Albert hat mir als Hauptfigur gut gefallen. Er hat natürlich ein riesengroßes Potential für eine Weiterentwicklung – und schöpft dieses auch voll aus. Ich fand ihn so gut geschildert, dass man sein – oberflächlich betrachtet – eigentümliches Verhalten durchaus nachvollziehen kann. Er ist sympathisch und hat im Verlauf einige liebenswürdige Ideen. Ich fand es toll, dass seine Vergangenheit an ihm nagt, seine herzensgute Art aber nicht von ihr aufgefressen wurde. Ich habe mir für ihn ein Happy End gewünscht und seine Veränderungen gespannt mitverfolgt.
Die anderen Figuren
Eine weitere große Rolle in dem Buch spielt Nicole Ashton. Sie ist eine 19-jährige alleinerziehende Mutter, die eine Ausbildung macht und sich nicht sicher ist, wieso ihr Freund sie hinhält. Zwar fand ich die Lösung ihres Problems zu einfach, insbesondere, weil die beiden selbst nicht darauf gekommen sind, aber insgesamt hat mir auch ihr Strang ganz gut gefallen, weil man ein bisschen miträtseln kann, wie ernst es ihr Freund mit ihr meint.

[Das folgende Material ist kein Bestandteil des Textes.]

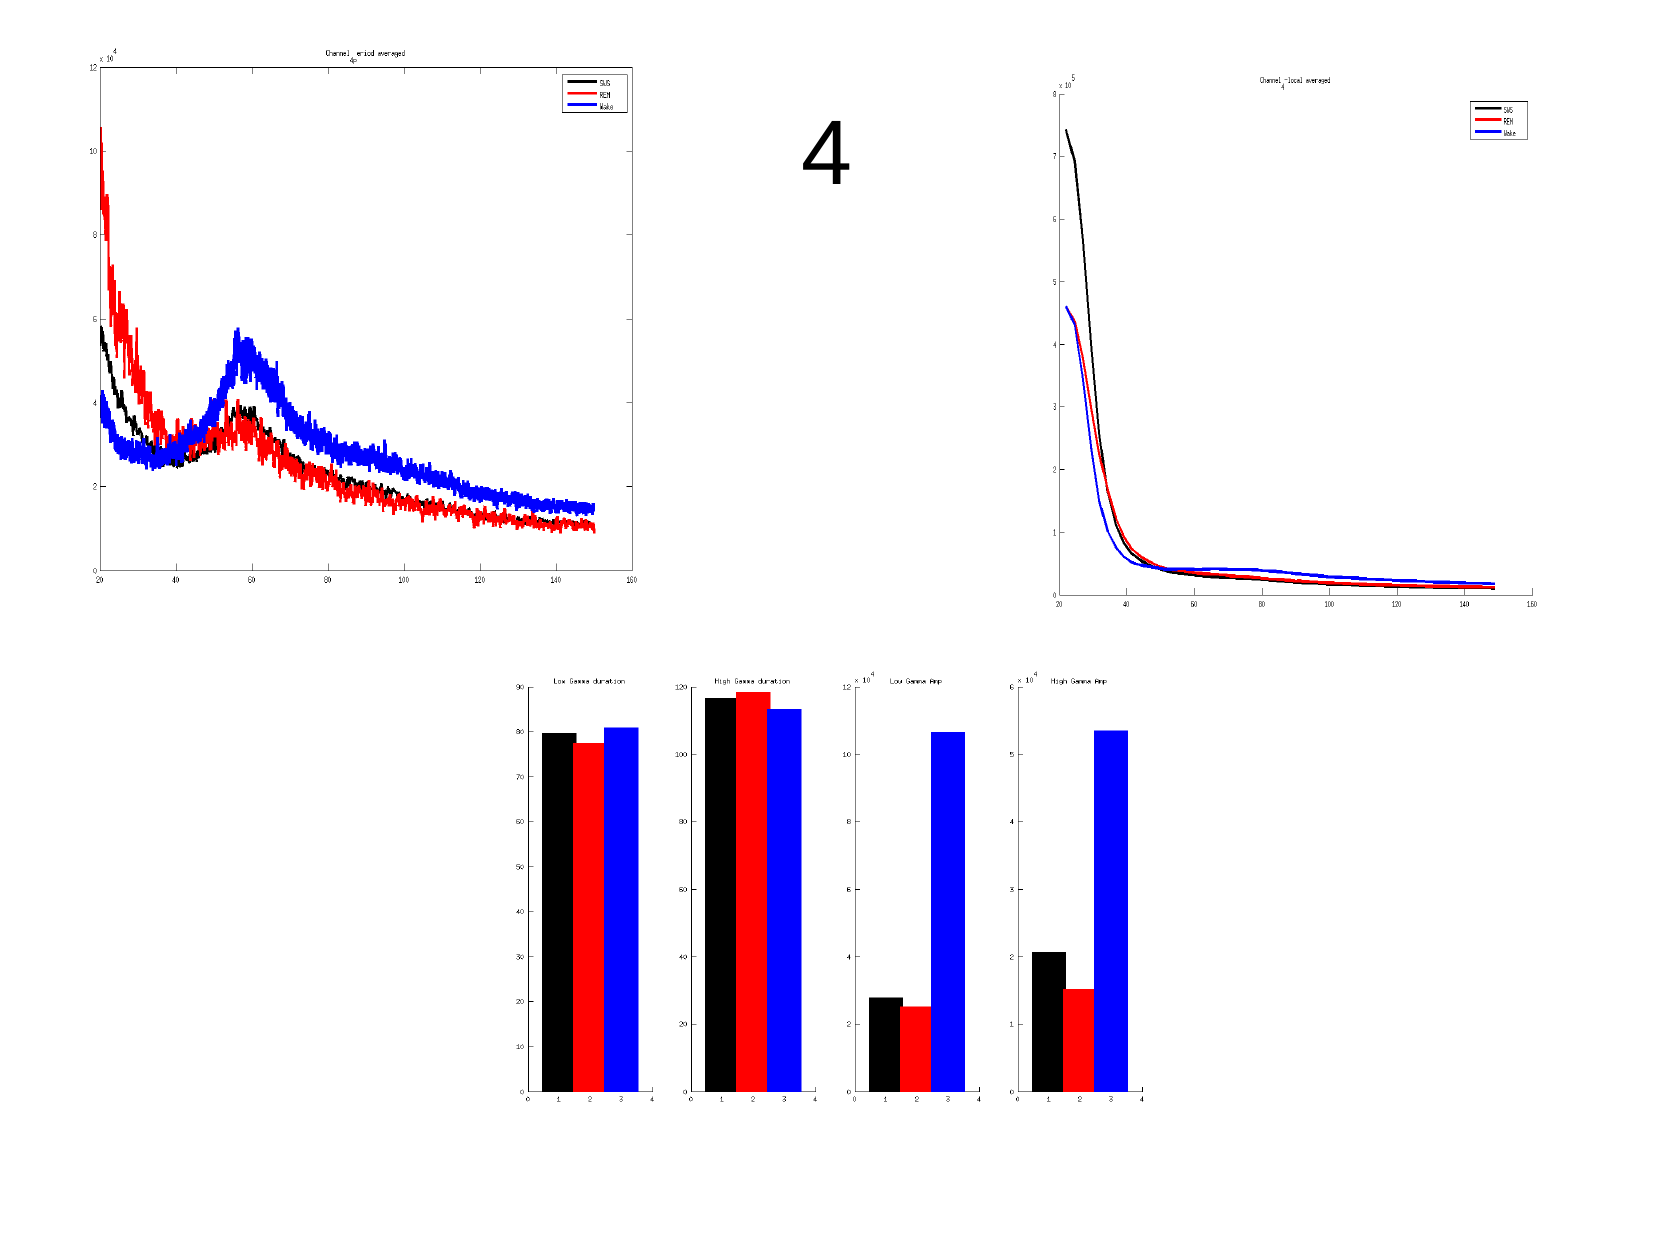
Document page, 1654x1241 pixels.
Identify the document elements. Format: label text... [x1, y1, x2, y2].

picture [11, 20, 697, 638]
title 4 [697, 49, 980, 257]
picture [425, 47, 1590, 1146]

Nicole entwickelt im Verlauf eine Beziehung zu Albert, die ich ganz niedlich fand. Außerdem ist sie ihm mit ihrer noch jungen und frischen Sicht auf die Dinge eine große Hilfe.

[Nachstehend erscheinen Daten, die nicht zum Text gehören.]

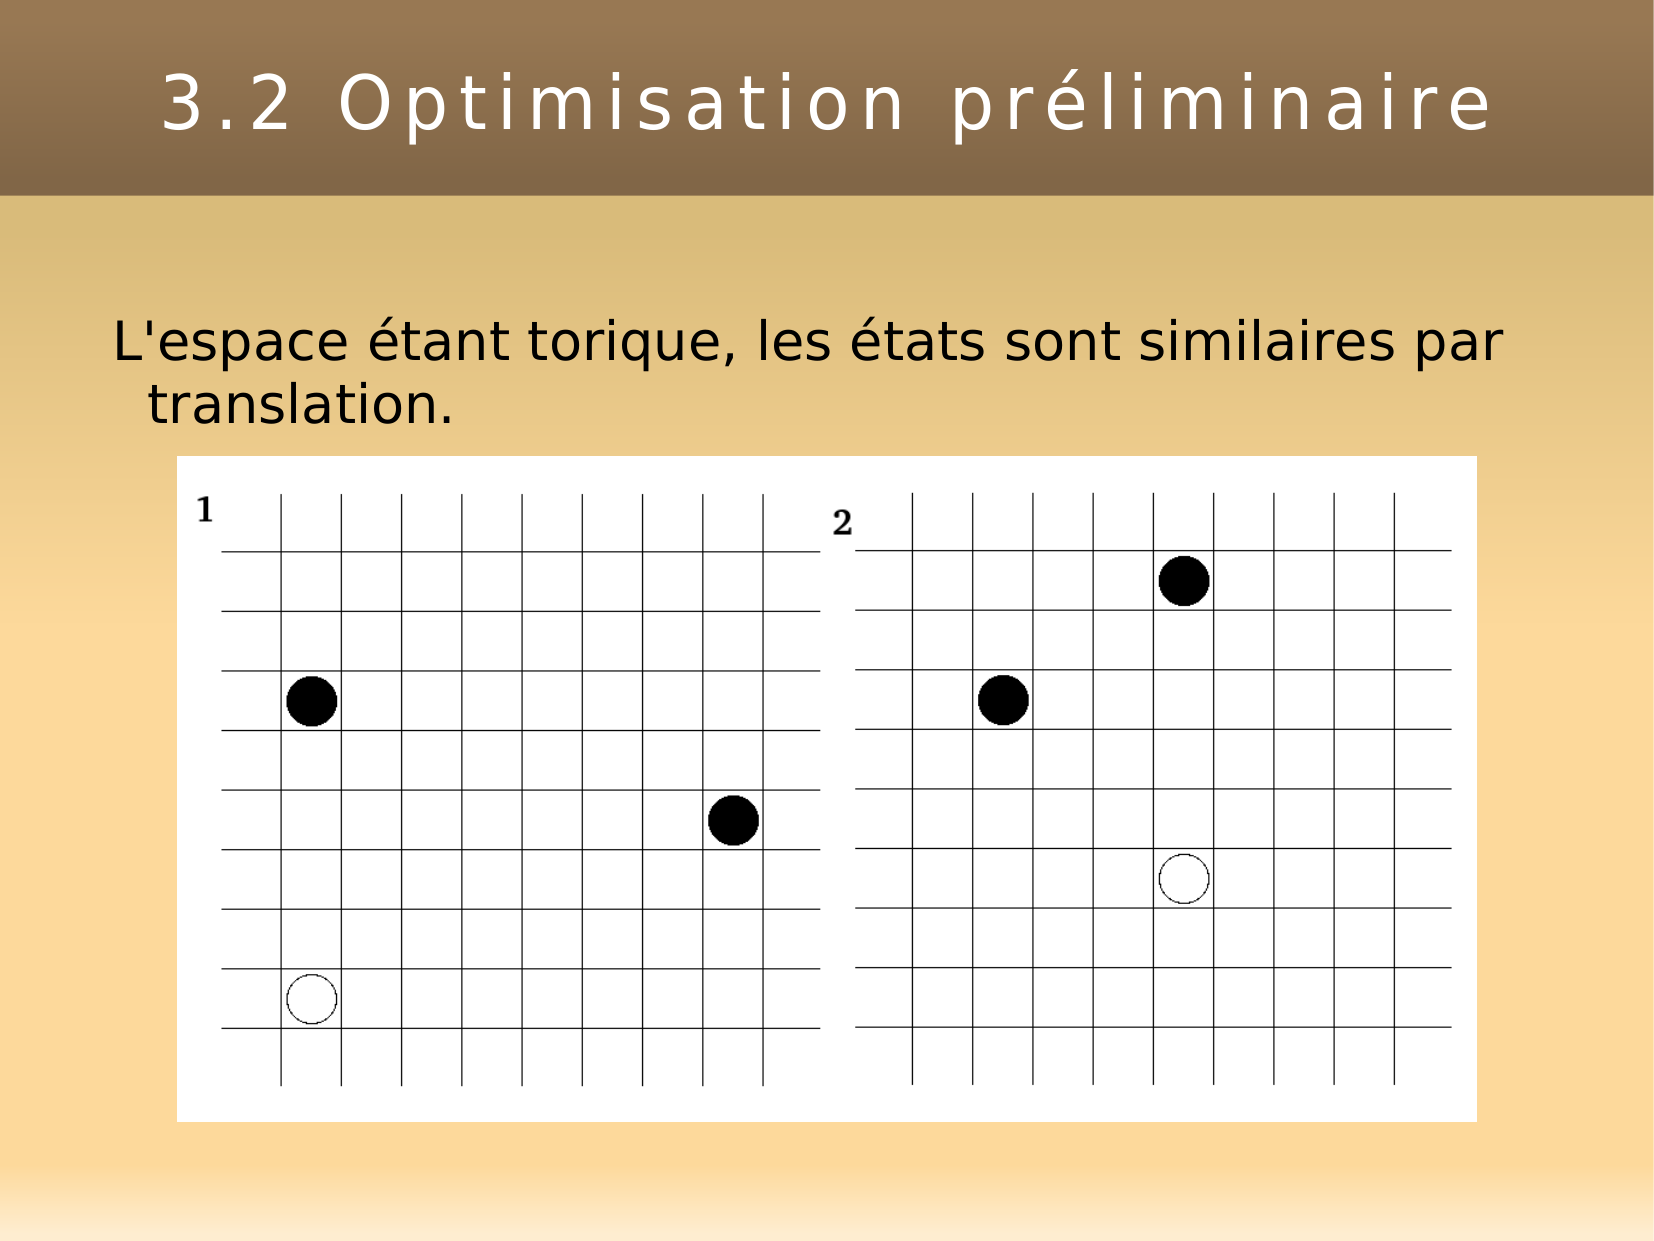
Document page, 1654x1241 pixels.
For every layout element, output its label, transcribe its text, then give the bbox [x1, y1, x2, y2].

subtitle L'espace étant torique, les états sont similaires par translation. [76, 274, 1565, 473]
picture [0, 0, 1654, 1241]
title 3.2 Optimisation préliminaire [59, 29, 1595, 178]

Daneben gibt es viele weitere Personen, beispielsweise die Kollegen von Albert, die mich teilweise mit ihrem Verhalten wirklich genervt haben. Insbesondere für Jack hatte ich wenig Verständnis, seine Verwandlung wirkte dann leider ebenfalls überzogen. Auch das große Trara um die neuen Nachbarn war mir zu unnatürlich. Insgesamt waren mir die Figuren fast alle zu übertrieben, um authentisch zu sein. Auch die Dialoge kamen manchmal sehr künstlich rüber.
Stil
„Das geheime Leben des Albert Entwistle“ lässt sich schnell und flüssig durchlesen. Das Tempo ist dabei eher gemächlich.
Es ist eine lockere und moderne Geschichte mit einer ordentlichen Portion Humor. Dieser Humor war allerdings nicht wirklich meiner. Er basiert zu nicht unerheblichen Teilen auf plumpen Anzüglichkeiten. Das trifft nicht unbedingt meinen Geschmack, insbesondere in der hier vorherrschenden Summe, aber das ist natürlich eine sehr persönliche Sache, die jede*r Leser*in anders empfinden dürfte.

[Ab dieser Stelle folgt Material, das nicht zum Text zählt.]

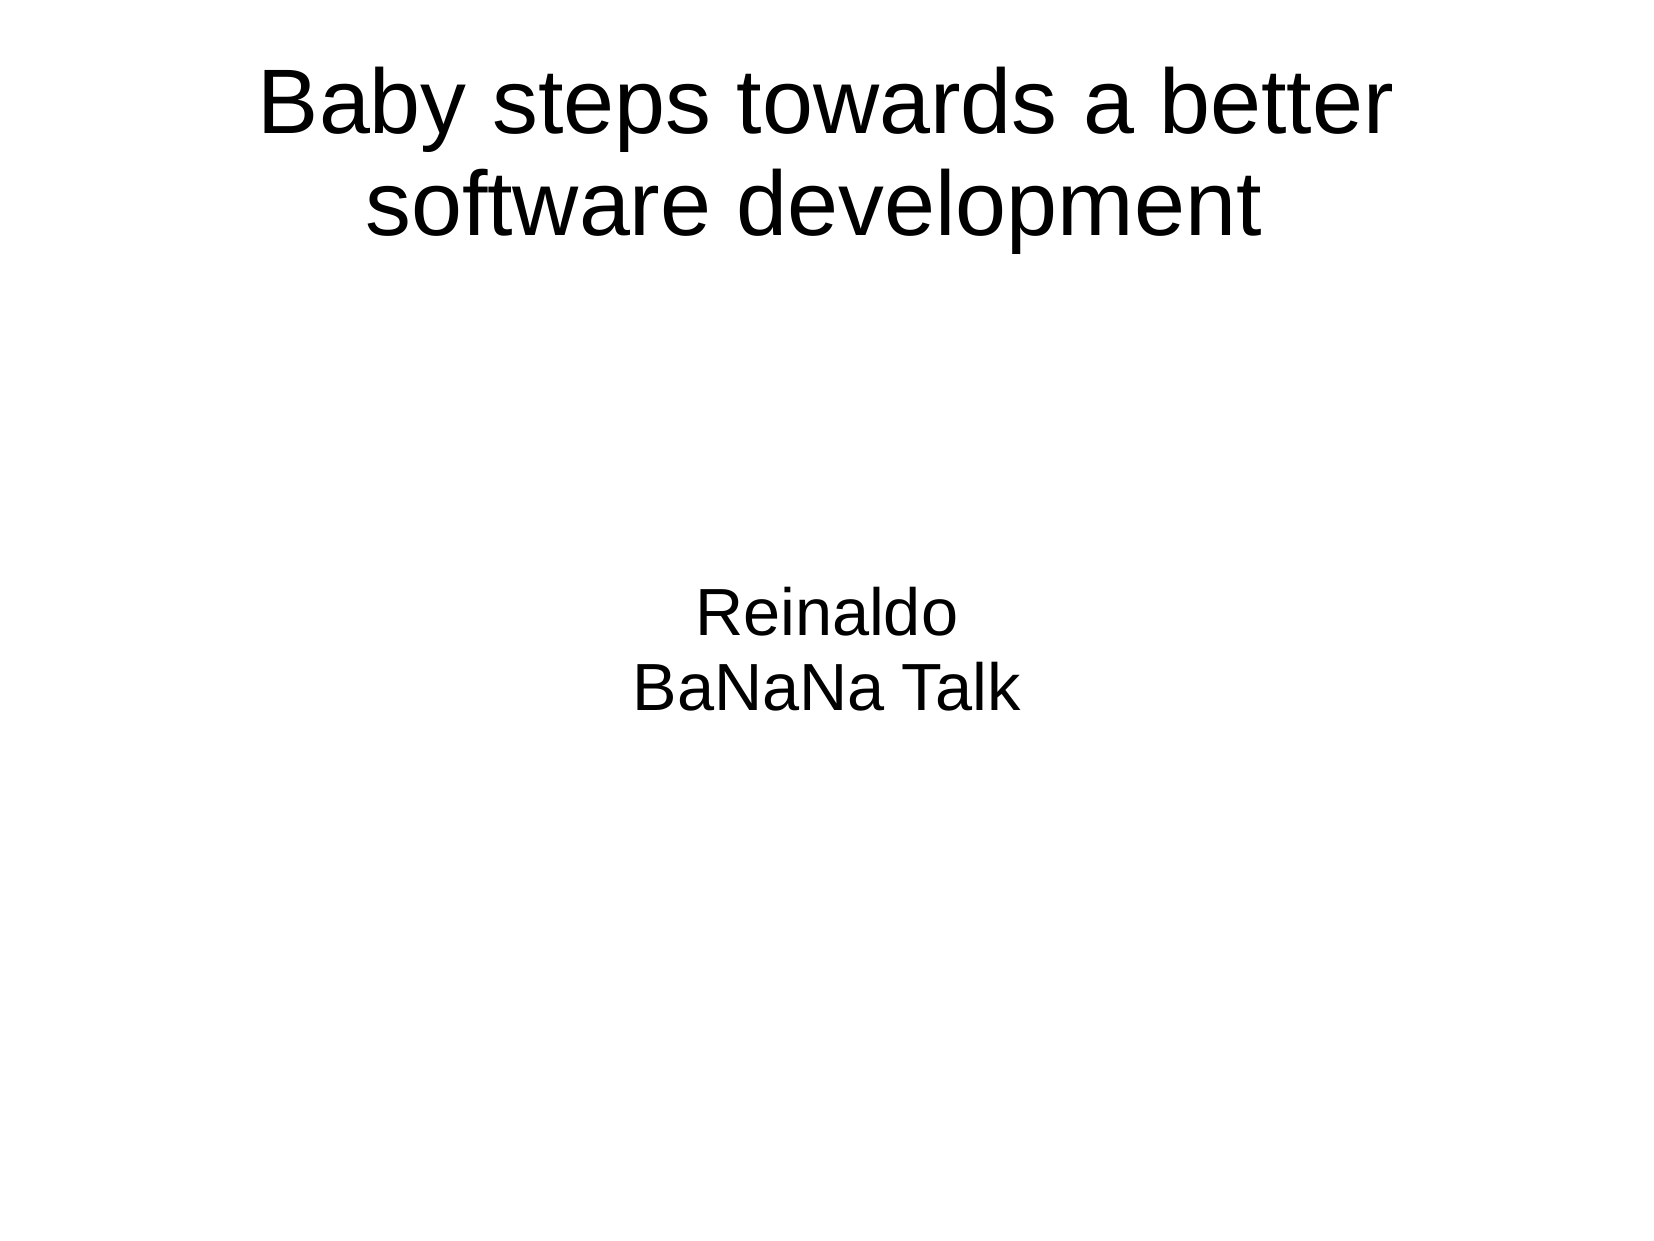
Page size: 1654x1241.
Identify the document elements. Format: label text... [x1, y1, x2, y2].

subtitle Reinaldo BaNaNa Talk [82, 290, 1571, 1010]
title Baby steps towards a better software development [82, 49, 1571, 257]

Wahrscheinlich hätte es für mich noch besser funktioniert, verstärkt auf die ernstere Gefühlsschiene zu setzen. Denn die traurigen Themen rund um Gracie, seine Eltern, seine Ängste usw., all das kam richtig bei mir an. Da konnte ich etwas fühlen. Das verlor sich durch die für mich nicht durchgehend vorhandene Glaubwürdigkeit dann zwischendrin immer mal wieder. Aber der Autor wollte eben auch ganz viel Leichtigkeit und Auflockerung mit reinbringen – und das wird sicherlich auch bei vielen punkten.
Coming-out
Als Teenager hat Albert seine erste (und einzige) große Liebe erlebt. Und zwar mit George. Einem Mann. Leider endete die vor allen verheimlichte Beziehung in einem Desaster und er hat George seit fast 50 Jahren nicht mehr gesehen.
Ich finde, dass mit dem Thema gut umgegangen wird. Zu dem Zeitpunkt, als die beiden Teenager waren, war Homosexualität zwar legal, allerdings erst ab 21. Aber auch sonst hätten sie sich verstecken müssen, denn Albert hatte auch von anderer Seite mit extrem vielen Vorurteilen und Abscheu zu kämpfen.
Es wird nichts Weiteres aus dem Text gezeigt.